The draft decree stipulates that distributors can only buy petrol and oil from wholesale traders, and does not allow distributors to trade goods with each other. However, no legal basis for petrol and oil to operate under a market mechanism with state intervention is a matter of considerable public concern; at the same time, the government has not created long-term market efficiency.
In the world, there are currently two ways to manage the petrol and oil market. The first is that petrol prices are adjusted according to the market-oriented price formation under the state management of prices. In countries like the US, Canada, Australia, and Germany, prices are determined by supply and demand, and the government intervenes through safety and environmental standards, tariffs and the use of national reserves to regulate.
Currently, Vietnam doesn’t have a state-owned national petrol and oil reserve but the state contracts to rent reserves from large businesses instead. This carries many risks because when it is necessary to release reserves to stabilize the market, the government is highly likely not to achieve its goal. Similarly, the petrol and oil stabilization fund does not achieve the goal of price stabilization, and there are even concerns about the transparency of the fund.

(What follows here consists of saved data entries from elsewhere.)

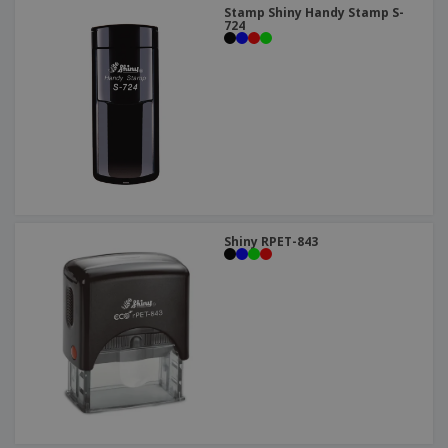
Stamp Shiny Handy Stamp S-
724
Shiny RPET-843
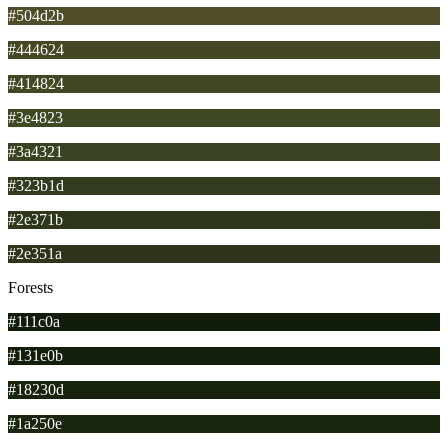
#504d2b
#444624
#414824
#3e4823
#3a4321
#323b1d
#2e371b
#2e351a
Forests
#111c0a
#131e0b
#18230d
#1a250e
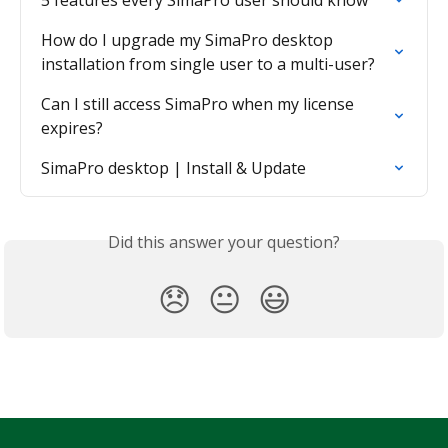
5 features every SimaPro user should know
How do I upgrade my SimaPro desktop 
installation from single user to a multi-user?
Can I still access SimaPro when my license 
expires?
SimaPro desktop | Install & Update
Did this answer your question?
😞
😐
😃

For the time being, the Vietnamese government needs to build a reasonable tax policy in the way of eliminating all taxes collected through petrol and oil; plus, there needs to be a petrol and oil subsidy policy to enhance the competitiveness of production industries and improve people's lives.

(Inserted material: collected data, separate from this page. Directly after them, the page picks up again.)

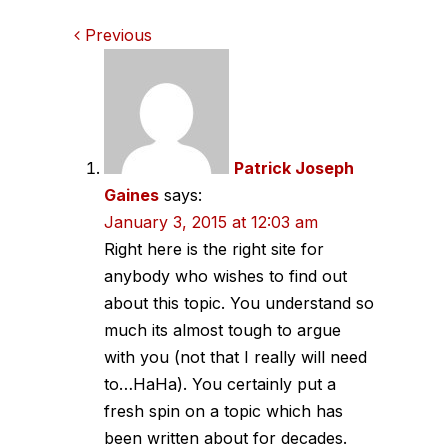
Comments
Previous
navigation
Patrick Joseph
Gaines
says:
January 3, 2015 at 12:03 am
Right here is the right site for
anybody who wishes to find out
about this topic. You understand so
much its almost tough to argue
with you (not that I really will need
to…HaHa). You certainly put a
fresh spin on a topic which has
been written about for decades.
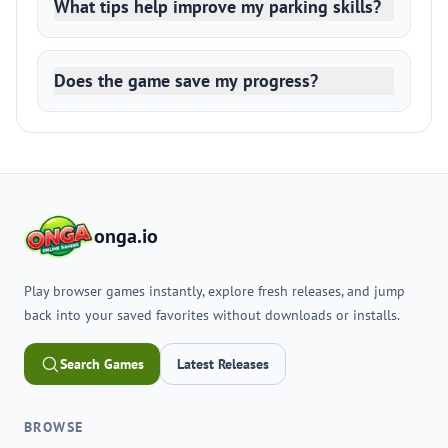
What tips help improve my parking skills?
Does the game save my progress?
onga.io
Play browser games instantly, explore fresh releases, and jump
back into your saved favorites without downloads or installs.
Search Games
Latest Releases
BROWSE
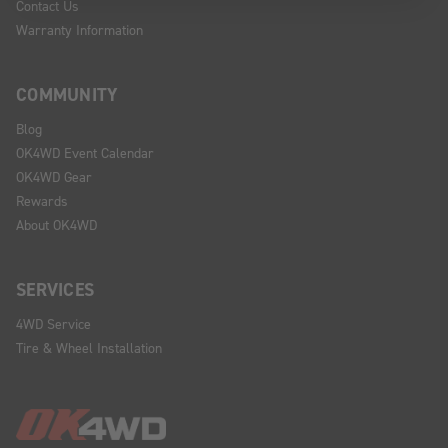
Contact Us
Warranty Information
COMMUNITY
Blog
OK4WD Event Calendar
OK4WD Gear
Rewards
About OK4WD
SERVICES
4WD Service
Tire & Wheel Installation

The new decree this time needs to shorten the distribution chain, and it should only go from importers, and producers directly to retail stations/businesses using petrol and oil and ancillary services and transportation in between. Furthermore, the government should implement programs to build a state-owned national reserve, in order to ensure a large and safe reserve for unexpected situations. In the long run, national reserves should be considered as the main tool to regulate the market.
In the long term, it is necessary to plan to improve infrastructure and logistics services with a focus on developing clean energy, and renewable energy to reduce the domestic demand for petrol and oil. At the same time, the government should promote the production and blending of domestic petrol and oil to make the supply more abundant to pave the way for a transition to a free market mechanism under state regulation.
When the conditions are met to switch to a floating price mechanism, the national reserves are considered the main regulatory tool, and the stabilization fund is a tool to support the government’s management. Thereby, the government will gradually transition from a policy of subsidizing petrol and oil to directly supporting those affected by price fluctuations. At that time, the efficiency of the market will be brought into play, ensuring stability for the economy and the rights of consumers.